Après tant d'années enfermées dans ma cellule, j'ai appris à écouter le
silence et à y entendre de nouvelles voix, à prêter attention à l'impalpable et
à y déceler des formes inhabituelles, à poser le regard sur de plus lointains
horizons et à y voir d'autres brumes.
Mes sens se sont adaptés à l'univers borné de la vie carcérale. Et
paradoxalement, les parois qui m'encerclent ont reculé au fil du temps. De cette
façon mon champ de vision s'est considérablement élargi. Selon ma disposition du
moment, je considère ces murs tantôt comme des remparts de béton inamovibles,
tantôt comme de simples écrans de papier qu'un seul de mes rêves peut
déchirer.
Un jour je suis isolé au fond d'un sombre cachot, le lendemain je me
retrouve entouré d'un tas de brillantes présences sous une clarté radieuse :
j'oublie tout ce qui est opaque, épais et lourd, pour ne plus percevoir que ce
qui essentiel, éclatant, aérien. Tout dépend de mon humeur, de mon état mental,
de la hauteur mon âme.
Ainsi dans la solitude de ma geôle il m'arrive de tendre l'oreille dans ce
vide supposé pour y recevoir des mots venus non de loin mais de tout près...

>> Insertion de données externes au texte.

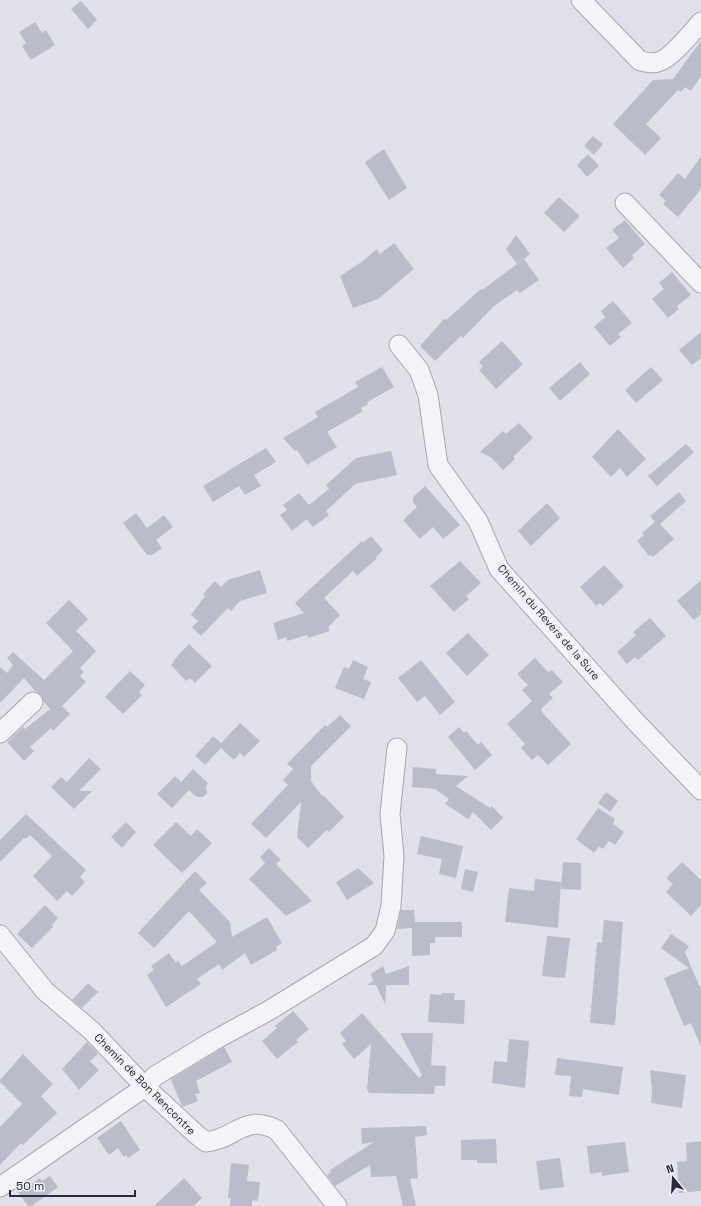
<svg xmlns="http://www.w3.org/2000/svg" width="701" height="1206" viewBox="0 0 701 1206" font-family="'Space Grotesk',sans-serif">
  <rect width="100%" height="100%" fill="#e0e1e9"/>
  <!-- building -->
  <g fill="#babcc9">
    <polygon points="81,1 97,20 88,29 71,9"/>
    <polygon points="35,22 42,33 46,30 55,45 31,60 22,46 26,43 19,32"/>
    <polygon points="701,41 701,76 691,91 685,87 681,92 678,90 646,124 661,138 645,155 613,124 653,80 673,79"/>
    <polygon points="593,136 603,144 594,155 584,146"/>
    <polygon points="384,149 407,188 389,200 365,162"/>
    <polygon points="588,154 599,166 587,177 577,165"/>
    <polygon points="701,156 701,189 678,217 663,204 666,201 659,195 678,173 685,179"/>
    <polygon points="559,197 580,216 564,232 544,213"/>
    <polygon points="625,220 645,244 632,255 634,258 623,268 606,248 619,238 612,230"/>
    <polygon points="516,235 530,254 517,264 506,249"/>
    <polygon points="394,243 414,269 378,299 353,308 340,276 363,261 377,249 380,254"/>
    <polygon points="524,259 539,280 520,293 517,290 494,306 463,338 461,336 435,361 420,346 444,319 446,320 481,289 482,290"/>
    <polygon points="672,272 691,295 677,306 679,309 668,318 652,299 664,289 659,283"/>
    <polygon points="613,301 632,323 618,334 621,337 610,346 594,327 605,317 601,311"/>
    <polygon points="701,332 701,358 692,365 679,350"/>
    <polygon points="502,341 523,364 496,389 479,370 483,367 479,362"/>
    <polygon points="580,362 590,374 560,401 549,388"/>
    <polygon points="382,367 394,387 367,402 368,404 361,408 363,411 327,432 337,447 307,465 297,450 295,451 283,438 318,417 315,412 358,387 355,382"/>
    <polygon points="651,367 663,380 636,403 625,390"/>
    <polygon points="519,423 533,438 513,457 515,459 503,470 492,458 480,452 503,431 506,434"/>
    <polygon points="618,429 646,459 627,477 620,468 611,477 592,457"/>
    <polygon points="686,444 694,452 657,486 648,476"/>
    <polygon points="266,448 276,462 254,475 261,486 245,495 239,486 213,502 203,486"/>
    <polygon points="391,451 397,475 355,484 326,511 329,515 313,527 307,519 292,531 280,515 287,510 283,505 299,493 309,505 329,489 326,485 356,458"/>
    <polygon points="425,486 460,525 443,539 433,527 420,539 403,520 417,507 413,502 413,497"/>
    <polygon points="679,492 686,501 660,524 674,539 653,557 651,555 649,556 637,541 644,535 642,533 655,522 650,516"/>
    <polygon points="547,503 560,518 531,546 518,531"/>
    <polygon points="136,513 147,528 164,515 173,527 156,540 162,548 152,555 147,555 123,523"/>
    <polygon points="371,536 383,550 376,557 377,558 357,576 353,571 324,598 340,615 328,627 330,631 308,638 307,635 287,641 286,637 278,640 273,623 304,613 295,603 362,541 363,543"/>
    <polygon points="460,561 481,583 466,596 469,599 454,612 430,586"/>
    <polygon points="604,565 624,586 603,606 600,603 596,606 580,587"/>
    <polygon points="260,570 267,593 240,601 231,611 228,608 201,636 192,627 198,621 191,615 205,596 203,594 215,581 221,587 228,580"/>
    <polygon points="701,580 701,614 694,620 677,601"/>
    <polygon points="69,600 88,619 76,631 96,651 80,668 84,672 80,676 86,682 62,706 70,714 53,731 51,728 30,747 34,751 24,761 7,742 23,727 25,729 50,709 44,702 41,695 35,691 24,678 0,703 0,667 7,673 13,665 7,658 13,652 44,680 73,651 46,623"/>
    <polygon points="650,618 666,636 638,660 635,657 627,664 617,652 636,635 633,632"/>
    <polygon points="468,633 489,655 467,676 446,653"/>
    <polygon points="189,644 212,666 195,683 190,678 186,681 171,665 174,662 173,661"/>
    <polygon points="535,658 548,672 552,670 563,682 549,694 553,698 541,709 543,713 571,744 548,765 538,755 532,760 521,748 525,744 507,724 532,701 522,690 528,685 517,674"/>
    <polygon points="353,660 368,667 363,679 371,682 364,699 335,688 344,667 349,669"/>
    <polygon points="421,660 455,702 440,715 425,696 417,702 398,678"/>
    <polygon points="130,671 145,685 139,692 142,695 123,714 105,697"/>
    <polygon points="340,715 351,726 311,766 311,781 322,796 323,795 344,817 329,832 327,830 308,848 297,837 301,802 266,838 251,824 288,785 283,780 293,769 287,764 325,725 327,727"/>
    <polygon points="240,723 260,741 244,757 240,753 234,760 221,748 205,765 195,756 213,736 221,743"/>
    <polygon points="459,727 464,733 466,731 478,745 481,742 492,755 475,770 448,737"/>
    <polygon points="89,758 101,769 79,791 92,791 74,809 51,787 61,777 67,782"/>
    <polygon points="413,767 436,769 436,774 468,776 456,786 490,808 492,806 503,818 491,830 473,812 468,819 445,804 449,799 435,789 412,787"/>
    <polygon points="193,769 208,783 206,786 207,793 203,797 197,797 189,790 172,808 157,794 175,776 181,782"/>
    <polygon points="606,792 618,801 610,812 598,803"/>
    <polygon points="598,808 615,819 613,824 624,832 615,845 609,841 603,849 599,846 594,853 576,839"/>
    <polygon points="26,814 86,870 80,877 85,882 72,896 67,891 57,901 33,876 52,856 30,835 25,839 24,838 0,862 0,840"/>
    <polygon points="126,822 136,832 122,848 111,837"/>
    <polygon points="176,822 191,836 197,829 212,843 182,873 153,845"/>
    <polygon points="421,836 463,846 456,878 439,874 442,859 417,854"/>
    <polygon points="269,848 281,860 276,864 312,901 286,916 249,879 265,863 260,857"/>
    <polygon points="563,862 581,863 581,890 561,889"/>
    <polygon points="682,862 701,880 701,905 691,916 666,892 673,884 667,879 669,875"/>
    <polygon points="358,868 374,883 347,900 336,882"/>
    <polygon points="465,869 478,872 473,892 461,889"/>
    <polygon points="195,871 207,883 199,890 230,922 232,937 267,917 282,943 276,947 277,950 251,965 245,953 222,970 219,964 197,979 201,984 166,1007 147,975 154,970 151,966 169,953 176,963 178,961 182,966 217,942 189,911 154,948 138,933"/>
    <polygon points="535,879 561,882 558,928 505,922 509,888 534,891"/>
    <polygon points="45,905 58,918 52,925 53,927 32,948 17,934"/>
    <polygon points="401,910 414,910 415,922 462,922 462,937 435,937 435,943 430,943 430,955 412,956 412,928 397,929"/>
    <polygon points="604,920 623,922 615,1025 590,1023 597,942 602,943"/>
    <polygon points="671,934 689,946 685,952 701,990 701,1047 691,1023 684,1026 664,978 689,968 661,948"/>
    <polygon points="547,936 570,938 565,978 542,976"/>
    <polygon points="383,966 386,974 409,966 409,985 386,985 385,1004 376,985 367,985 373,981 371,974"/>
    <polygon points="88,983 98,992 82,1008 72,1000"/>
    <polygon points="442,993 455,993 454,1000 465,1000 464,1024 428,1022 430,994 441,995"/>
    <polygon points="293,1011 309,1029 296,1040 298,1042 277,1059 262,1041 277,1028 275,1026"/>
    <polygon points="362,1013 419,1078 422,1075 400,1033 433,1033 431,1065 446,1066 445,1086 435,1086 434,1094 369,1093 367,1089 371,1044 354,1059 342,1044 346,1041 340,1033"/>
    <polygon points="509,1039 529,1041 525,1088 492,1083 494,1061 507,1062"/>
    <polygon points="87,1042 98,1054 90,1061 99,1070 79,1090 62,1069"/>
    <polygon points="224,1047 232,1062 196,1081 200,1093 195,1094 198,1101 182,1107 171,1079"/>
    <polygon points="23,1054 53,1084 41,1096 57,1113 23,1145 21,1143 0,1165 0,1127 22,1104 0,1082 0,1080"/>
    <polygon points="557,1058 623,1067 619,1095 583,1089 582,1097 569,1096 571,1076 555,1075"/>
    <polygon points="650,1070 686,1075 682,1108 651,1103 652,1091"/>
    <polygon points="121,1121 140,1150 128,1158 126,1155 124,1157 118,1148 109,1155 97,1138"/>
    <polygon points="426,1126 427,1135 415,1137 418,1178 410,1179 416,1206 403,1206 396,1176 371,1177 370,1165 335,1186 327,1175 331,1172 330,1170 374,1142 362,1144 361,1128"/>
    <polygon points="496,1139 497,1163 477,1163 477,1160 461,1160 461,1140"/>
    <polygon points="701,1141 701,1191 679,1193 677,1162 687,1161 686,1143"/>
    <polygon points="625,1142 629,1172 602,1176 602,1172 590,1174 587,1146"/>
    <polygon points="560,1158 564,1187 540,1190 536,1161"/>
    <polygon points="231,1163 249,1165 247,1181 260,1182 258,1201 252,1200 252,1206 230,1206 231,1198 228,1198"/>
    <polygon points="50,1176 58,1187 32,1206 28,1206 18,1192 40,1178 42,1181"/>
    <polygon points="184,1178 202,1198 193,1206 154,1206"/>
  </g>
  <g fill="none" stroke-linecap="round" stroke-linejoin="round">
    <defs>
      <g id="minor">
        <path d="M 581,0 L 640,61 C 646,62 652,64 658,62 C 671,59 692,32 701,22"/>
        <polyline points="625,203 701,283"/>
        <polyline points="399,345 419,370 428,395 438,465 478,521 499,569 635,721 701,790"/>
        <polyline points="0,733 33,702"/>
        <path d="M 0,935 L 45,991 L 92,1031 L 145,1087 L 197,1135 L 206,1142 C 236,1139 244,1113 277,1130 L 337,1206"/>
        <polyline points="0,1187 145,1087 155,1076 213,1041 268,1011 374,946 385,931 391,906 394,856 390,814 397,748"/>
      </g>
    </defs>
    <!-- minor casing -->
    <use href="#minor" stroke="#a5a7b3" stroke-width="21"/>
    <!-- minor -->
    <use href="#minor" stroke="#f3f3f8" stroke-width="19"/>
  </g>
  <g text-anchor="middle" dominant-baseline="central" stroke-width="3" stroke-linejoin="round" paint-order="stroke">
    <!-- street labels -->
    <g font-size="11" fill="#282b41" stroke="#f0f1f7">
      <text transform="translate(549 622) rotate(49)">Chemin du Revers de la Sure</text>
      <text transform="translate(145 1084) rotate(45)">Chemin de Bon Rencontre</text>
    </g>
  </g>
  <!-- north arrow -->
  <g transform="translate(673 1178) rotate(342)" stroke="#f0f1f7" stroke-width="3" paint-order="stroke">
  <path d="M0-3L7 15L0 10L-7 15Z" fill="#282b41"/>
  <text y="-6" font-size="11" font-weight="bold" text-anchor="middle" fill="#282b41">N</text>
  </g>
  <!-- scale -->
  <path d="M10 1190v6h125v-6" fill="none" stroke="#282b41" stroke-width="2"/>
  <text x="16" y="1190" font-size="12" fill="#282b41" stroke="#f0f1f7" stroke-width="3" paint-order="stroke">50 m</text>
</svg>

L'ombre des barreaux projetée de manière plus ou moins diffuse dans ma pièce de
réclusion, des modestes objets divers posés ça et là, et même celle de mon
propre corps, me communiquent leurs pensées intimes. Tels des spectres
familiers, elles m'adressent des paroles secrètes, des confidences de
l'invisible, me dévoilent leur monde caché, m'ouvrent l'esprit à leurs réalités
aux apparences certes toujours plates mais tellement multiformes et aussi
mouvantes que possibles...
Tout un théâtre se joue sous mes yeux. Rien que pour moi. Et j'attribue tel
visage à telle silhouette obscure me destinant soit ses flammes mystérieuses
soit ses flots indicibles. J'associe telles qualités à tels vagues traits qui
semblent me fixer dans la lumière franche du matin ou dans le trouble du soir.
J'accorde telle importance à tel interlocuteur subtil et longiligne qui se
dresse devant moi de toute sa finesse...
Tout ce peuple de minceurs et de fluidités me tient compagnie de l'aube
jusqu'au crépuscule, avant de s'évanouir subitement dans la pénombre de la nuit.
A l'heure du coucher, sous l'éclairage atténué de l'ampoule électrique, elles
deviennent confuses, beaucoup plus incertaines et je les perds de vue. Et je
finis alors par me demander avec qui j'ai bien pu converser toute la journée, là
abandonné au milieu de ma forteresse.